The most significant climate impact for Ghana by 2030 per year on health is estimated at 2,500 death with an additional 1.25-5 million people to be affected.

It would cost Government $500 million to mitigate the effects of heating and cooling, $140 million on fisheries, $165 million on agriculture, $15 million on forestry, $10 million on flood and landslides, $100 million on sea-level rise and $50 million on biodiversity.

Preliminary data analysis indicate that key challenges ahead of West Africa and for that matter Ghana was that African leaders were yet to fully grasp the phenomenon and its implications for the continent.

Panelists at the workshop argued that there was the urgent need for Ghana to develop a communication strategy that would make issues of climate change more meaningful to the ordinary Ghanaian.

They contended that there was the need to craft messages to suit people in formal and informal sector because climate change was a developmental issue and not an environmental one and should be understood as such.

Member of Africa Union Panel of WISE, Ms.

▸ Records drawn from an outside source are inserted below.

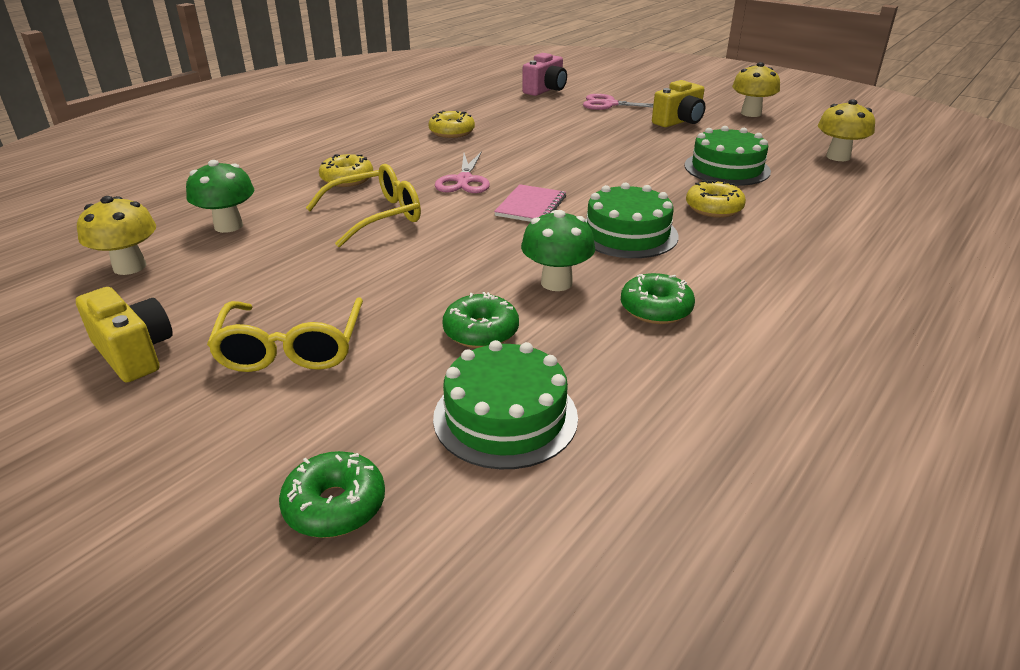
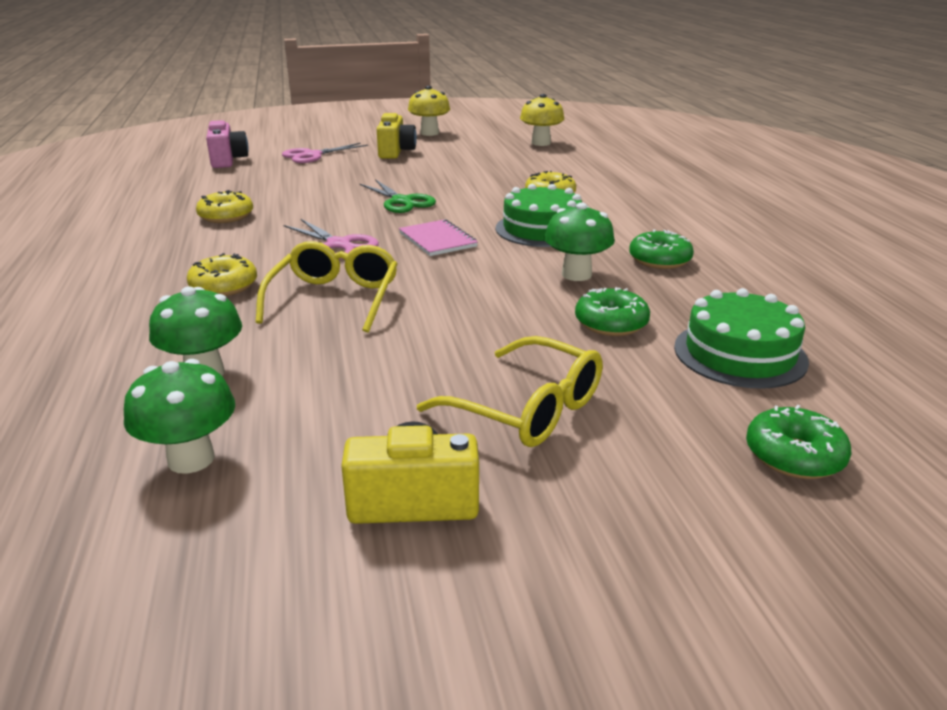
camera: 50 degrees left, 5 degrees down
(129, 267) = (191, 459): yellow mushroom -> green mushroom
(581, 165) = (402, 201): none -> green scissors
(727, 168) = (499, 170): green cake -> none

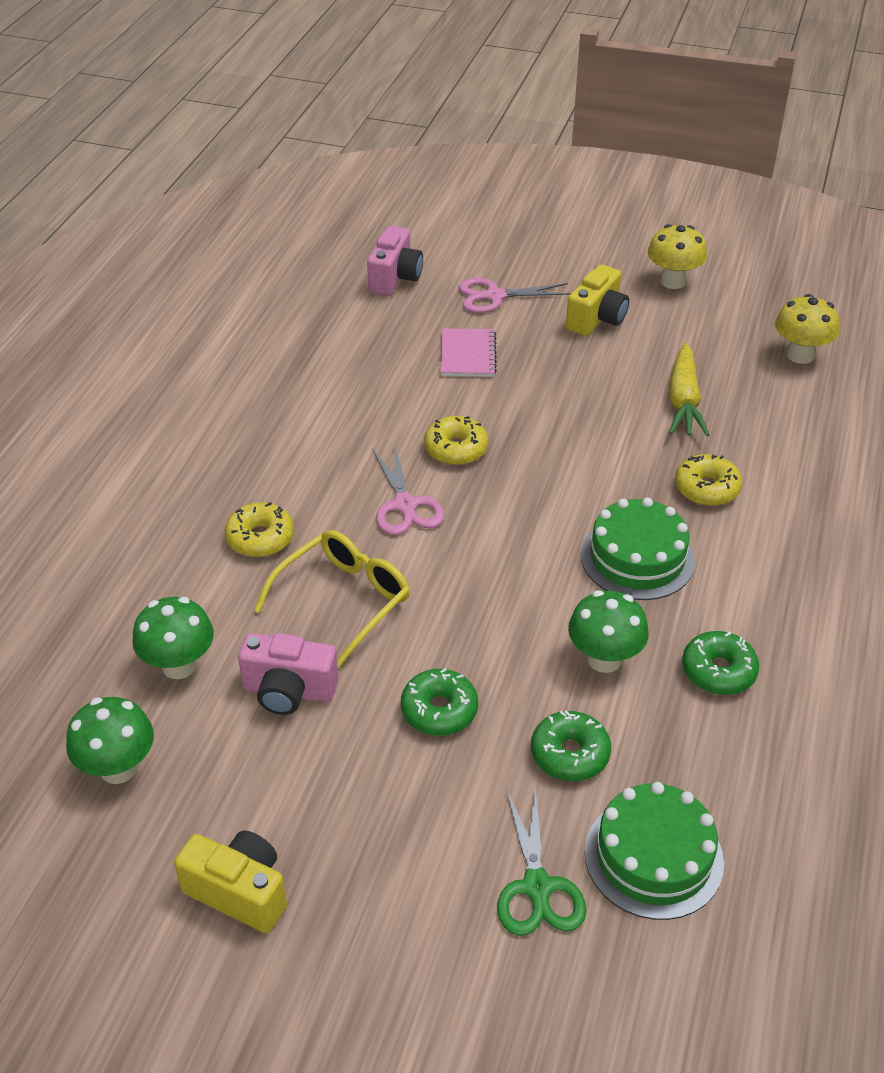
camera: 30 degrees right, 15 degrees up
(226, 216) = (329, 406): yellow donut -> yellow donut (456, 449)
(334, 358) = (289, 691): none -> pink camera
(402, 201) = (525, 440): green scissors -> green scissors (537, 887)
(437, 240) = (509, 535): pink notebook -> pink notebook (467, 355)
(491, 169) = (683, 401): none -> yellow carrot
(527, 409) = (397, 834): yellow glasses -> none
(794, 456) = (569, 1002): green donut -> green donut (439, 710)

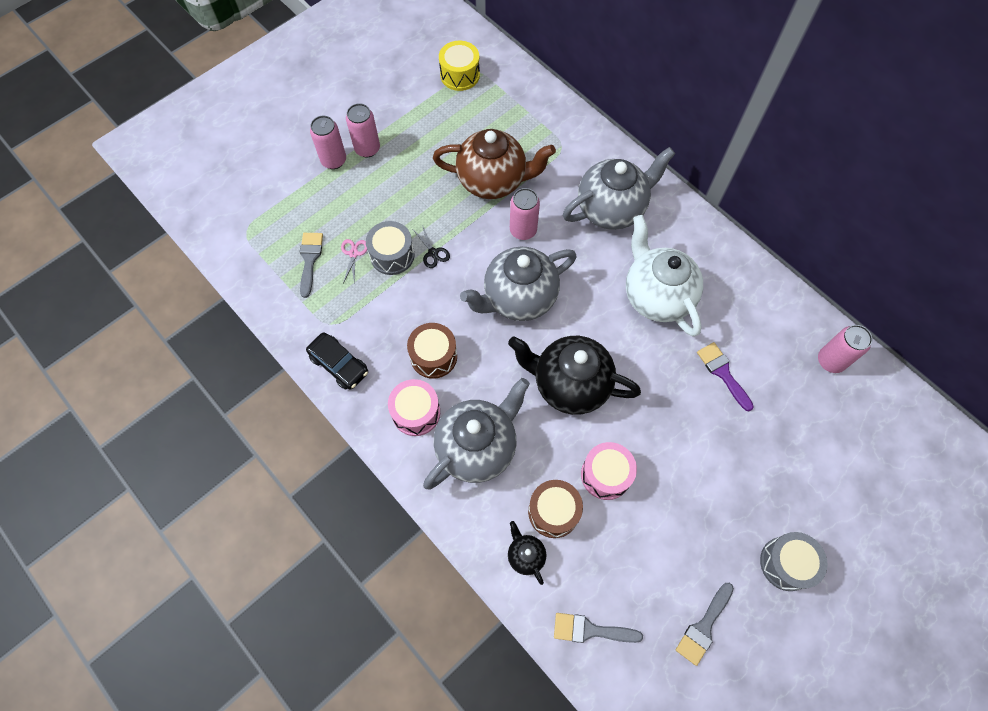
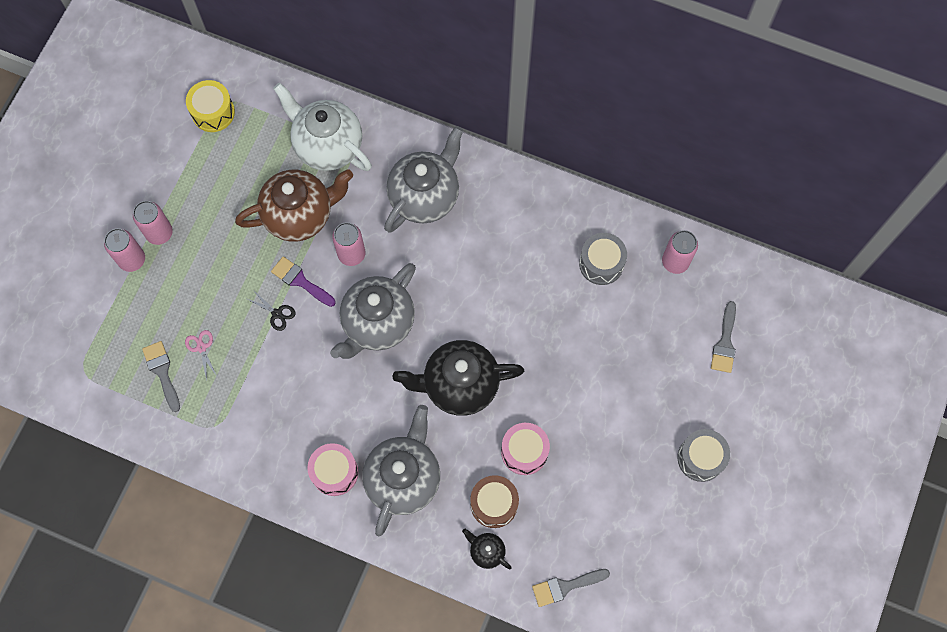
camera: 25 degrees left, 5 degrees up
(339, 365) = (243, 460): black car -> none
(392, 255) = (239, 333): grey drum -> grey drum (601, 263)
(433, 356) = (325, 413): brown drum -> none
(656, 296) = (501, 267): white teapot -> white teapot (327, 146)
(703, 627) = (654, 541): grey brush -> grey brush (725, 342)
(723, 373) = (587, 314): purple brush -> purple brush (300, 281)

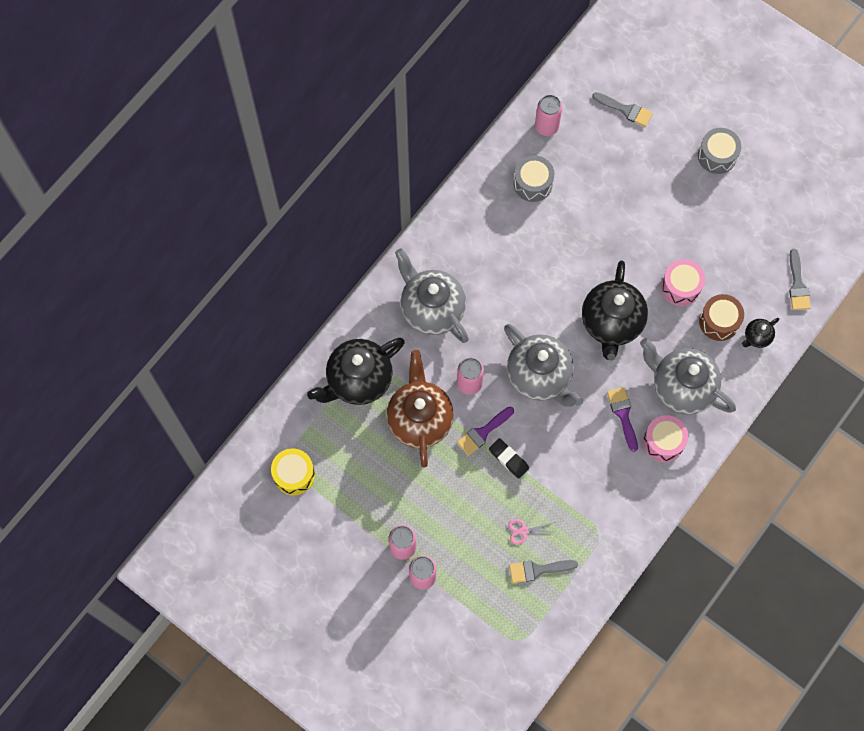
camera: 75 degrees left, 0 degrees up
(277, 314) = (508, 459): black scissors -> black eraser
(327, 146) = (358, 380): white teapot -> black teapot
(355, 421) = (623, 414): none -> purple brush

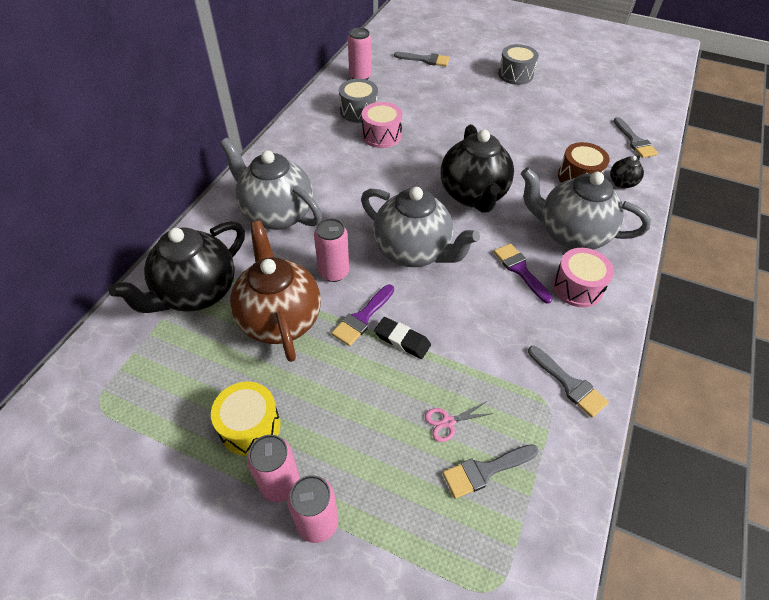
camera: 15 degrees left, 20 degrees down
(294, 475) = (109, 418): yellow drum -> yellow drum (250, 426)
(620, 523) = (569, 384): none -> grey brush
(680, 287) = (528, 158): pink drum -> pink drum (381, 135)

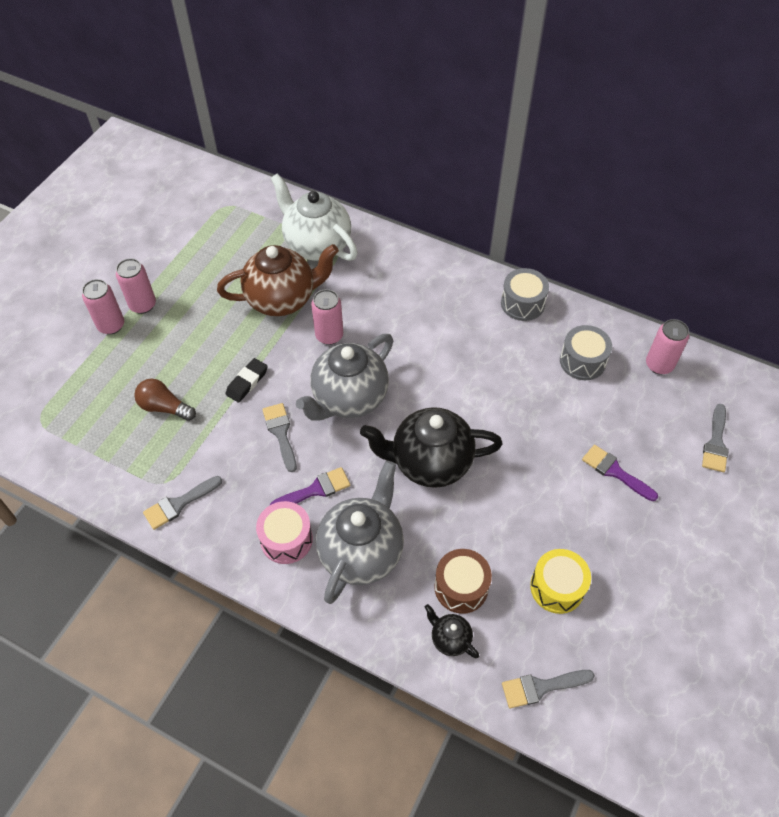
camera: 95 degrees right, 5 degrees up
(196, 293) = (316, 245): black teapot -> white teapot
(250, 426) = (189, 286): yellow drum -> yellow drum (557, 587)
(276, 214) = (407, 292): grey teapot -> none
(362, 318) = (275, 355): purple brush -> purple brush (615, 471)
(381, 135) = (535, 382): pink drum -> none
(448, 422) = (164, 407): pink scissors -> brown light bulb
(485, 470) = (120, 427): grey brush -> grey brush (281, 433)
(515, 75) = (696, 557): grey drum -> grey drum (522, 303)

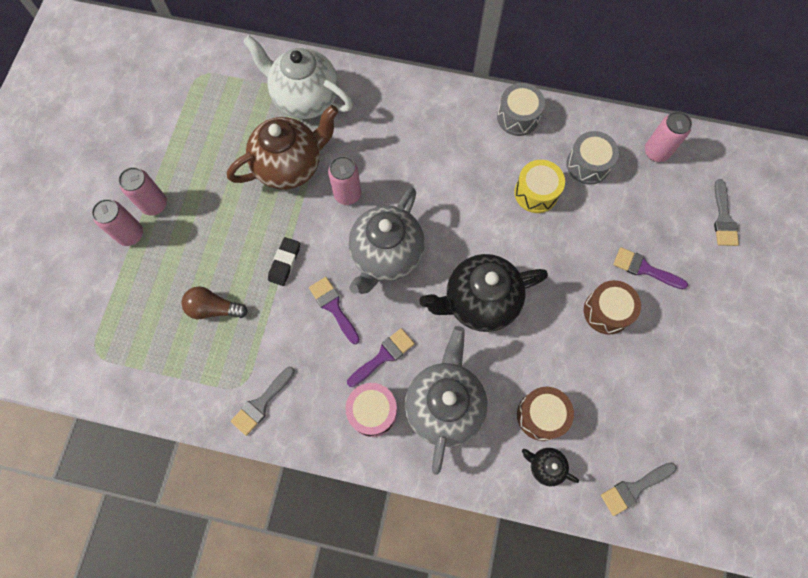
camera: 15 degrees left, 15 degrees up
(281, 433) = (333, 307): grey brush -> purple brush
(557, 587) = (623, 393): yellow drum -> yellow drum (536, 193)
(562, 503) = (606, 311): none -> brown drum

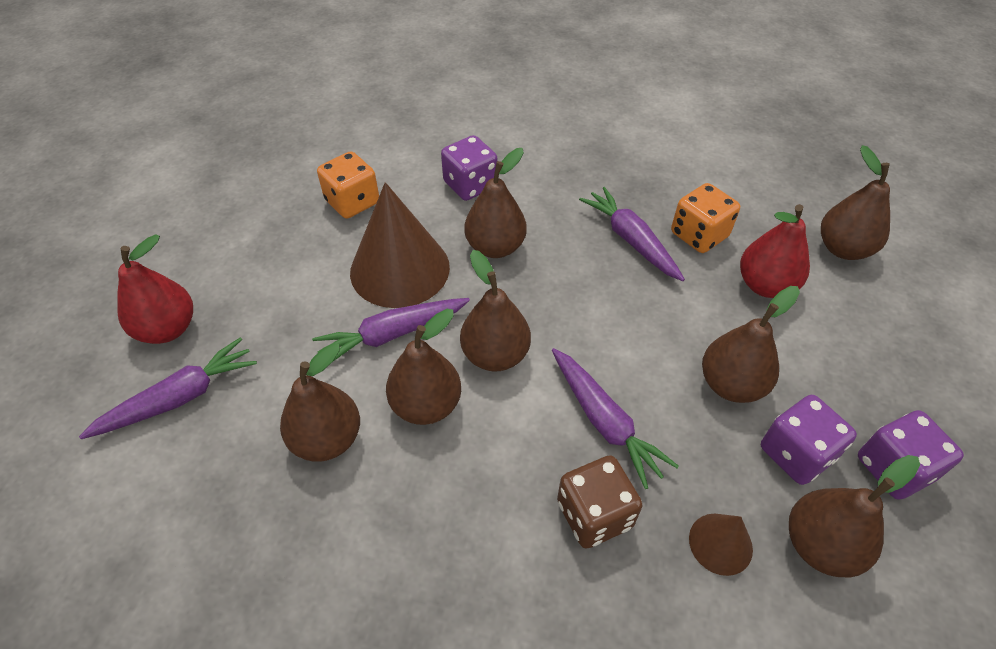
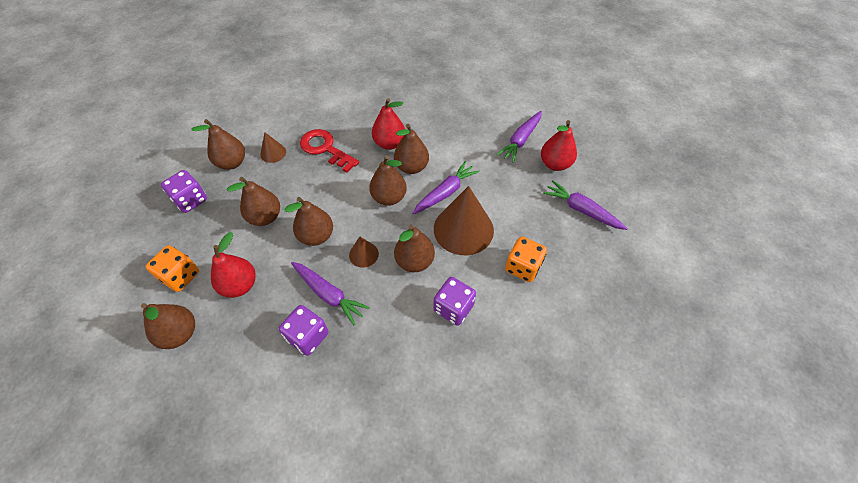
camera: 160 degrees right, 5 degrees up
(327, 439) = (446, 143): brown pear -> brown pear (316, 236)
(445, 480) = (389, 143): none -> red pear
(568, 276) = (363, 254): none -> brown cone
(594, 514) = (325, 149): brown dice -> red key
(604, 421) = (327, 183): purple carrot -> purple carrot (581, 210)
(699, 235) = (282, 314): orange dice -> orange dice (180, 276)
(796, 453) = (236, 194): purple dice -> purple dice (308, 336)

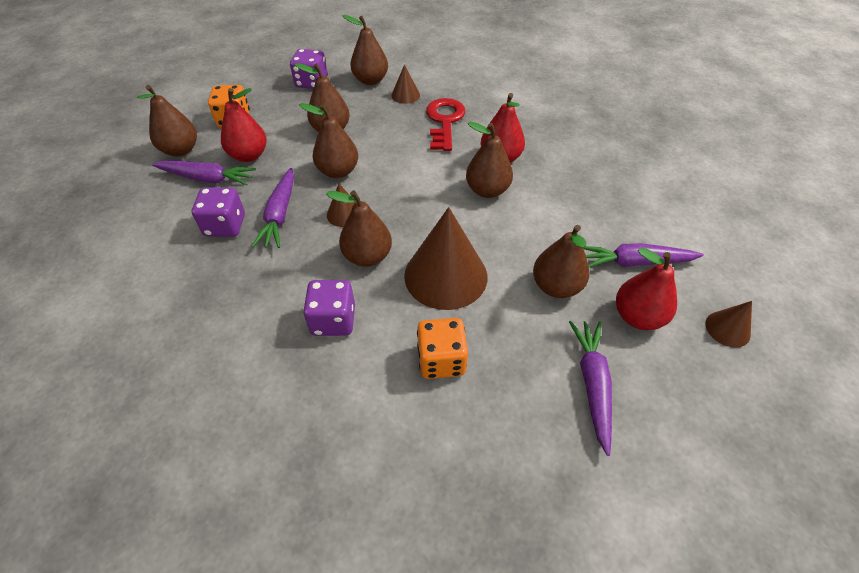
camera: 55 degrees right, 5 degrees down
(389, 198) = (430, 195): brown pear -> brown pear (556, 286)
(445, 192) = (481, 234): purple carrot -> purple carrot (207, 178)
(585, 136) = (727, 329): none -> brown cone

Mary Chinery-Hesse, urged stakeholders to play advocacy role in sensitising the population in the country’s quest to tackle climate change.

She encouraged African countries to work with international experts but should not allow them to dictate the pace.

West African Regional Advisor on Climate Change at the United Kingdom Department for International Development (DFID), Mr. Sean Doolan, said Ghana had a strong voice but her key messages were fragmented and called for more efforts to initiate a strategic policy.